The entire distribution process uses what we call ConsensusMemberInput (or only inputs) that are gathered in the following order:

  1. iterate through all agents delegating weight control to other validators and remove their IDs from the agent list/consensus member list. The input is created by copying the weights of the delegated validator;
  2. iterate through all registered agents removing from the consensus member list. If present, an input with the correct weights is created, otherwise, an empty input is used with no weights;
  3. finally, iterates through all remaining items in the consensus member list. At this time, the only remaining elements are deregistered agents from the last epoch.

Input creation first calculates the total staked balance and applies the weight penalty factor by doing stake * (1 - weight_penalty). If the total stake is larger than the MinValidatorStake value and it has weights set, the weights are filtered so that weights set on themselves are excluded and the remaining ones only refer to registered agents/agents deregistered on last epoch and are finally normalized.

The final step of the aggregation is defining who gets validator permits. The only agents that can act as validators are those with weights set and the top MaxAllowedValidators ordered by stake. The others will have their weights zeroed for the current epoch.

The linear distribution

After inputs are gathered, the linear algorithm proceeds with these steps:

  1. We calculate the miner ranks by applying a sparse matrix multiplication of the normalized weights and validator stakes. This efficiently computes how much each miner should receive based on both their reputation (weights assigned by validators) and the economic stake backing those validators. The resulting ranks are normalized and used as the miner incentives.

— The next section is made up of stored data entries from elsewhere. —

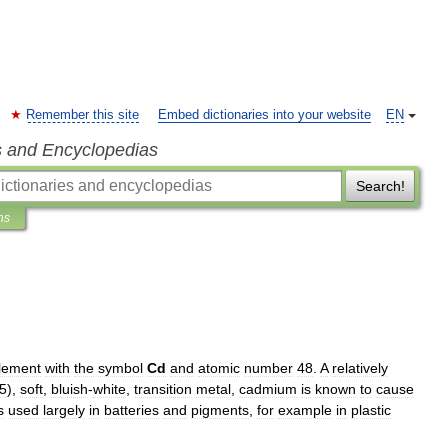
Remember this site
Embed dictionaries into your website
EN
s and Encyclopedias
Search!
ns
lement
with
the
symbol
Cd
and
atomic
number
48
.
A
relatively
5
),
soft
,
bluish
-
white
,
transition
metal
,
cadmium
is
known
to
cause
s
used
largely
in
batteries
and
pigment
s
,
for
example
in
plastic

  2. For validator dividends, we calculate the "bonds" by applying a Hadamard product (element-wise multiplication) between weights and stakes. The Hadamard product is used here to represent the strength of connection between validators and miners - it captures not just that a validator vouches for a miner, but also how significant that validator's economic stake is. This approach ensures that validators with higher stakes have proportionally more influence on the distribution.

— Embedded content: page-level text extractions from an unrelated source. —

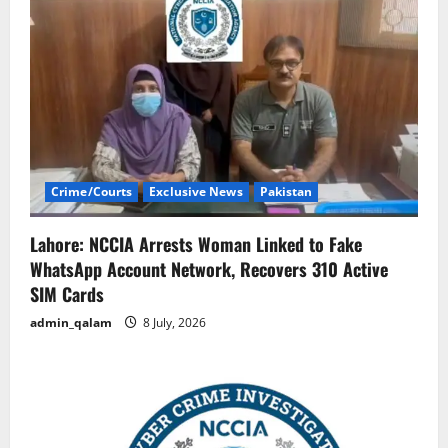
Crime/Courts
Exclusive News
Pakistan
Lahore: NCCIA Arrests Woman Linked to Fake
WhatsApp Account Network, Recovers 310 Active
SIM Cards
admin_qalam
8 July, 2026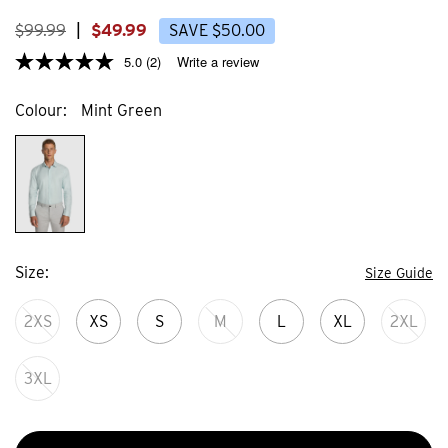
2
3
reviews
review
$
99
.
99
|
$
49
.
99
SAVE
$
50
.
00
5.0
(2)
Write a review
Colour
Mint Green
Size
Size Guide
2XS
XS
S
M
L
XL
2XL
3XL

  3. The bonds are then column-normalized to ensure fair distribution across validators, regardless of the number of miners they support.

  4. We calculate the final validator dividends by performing a transpose matrix multiplication between the normalized bonds and the miner incentives. This creates a feedback loop where validators who support successful miners (those receiving higher incentives) are rewarded more.

  5. Both incentives and dividends are normalized to prepare for the actual token distribution.

  6. The emissions are calculated based on the current incentives ratio, which controls the balance between miner incentives and validator dividends.

  7. Weight control fees are processed for delegated validators, where a portion of dividends is transferred to the delegator's validator.

  8. The incentives and dividends are "upscaled" to u16 values for compact storage in the consensus members record.

  9. Finally, the emissions are distributed to the respective accounts, with additional processing:

    • Dividends are split among stakers based on their stake ratio
    • Delegation fees are applied to the dividends
    • Any remaining emissions are added to the agent's stake

Weight Control Fee

The weight control fee is a mechanism that enables validators to delegate their weight assignment responsibility to other validators. When an agent delegates their weight control, they must pay a fee to the delegated validator. This fee is calculated as a percentage of their dividend emissions and is transferred during the distribution process.

Delegation Fee

The staking (delegation) fee is a percentage that validators can set to charge stakers who delegate tokens to them. During distribution, this fee is deducted from the dividend emissions before they are distributed to the stakers. This incentivizes validators to maintain good performance to attract delegations.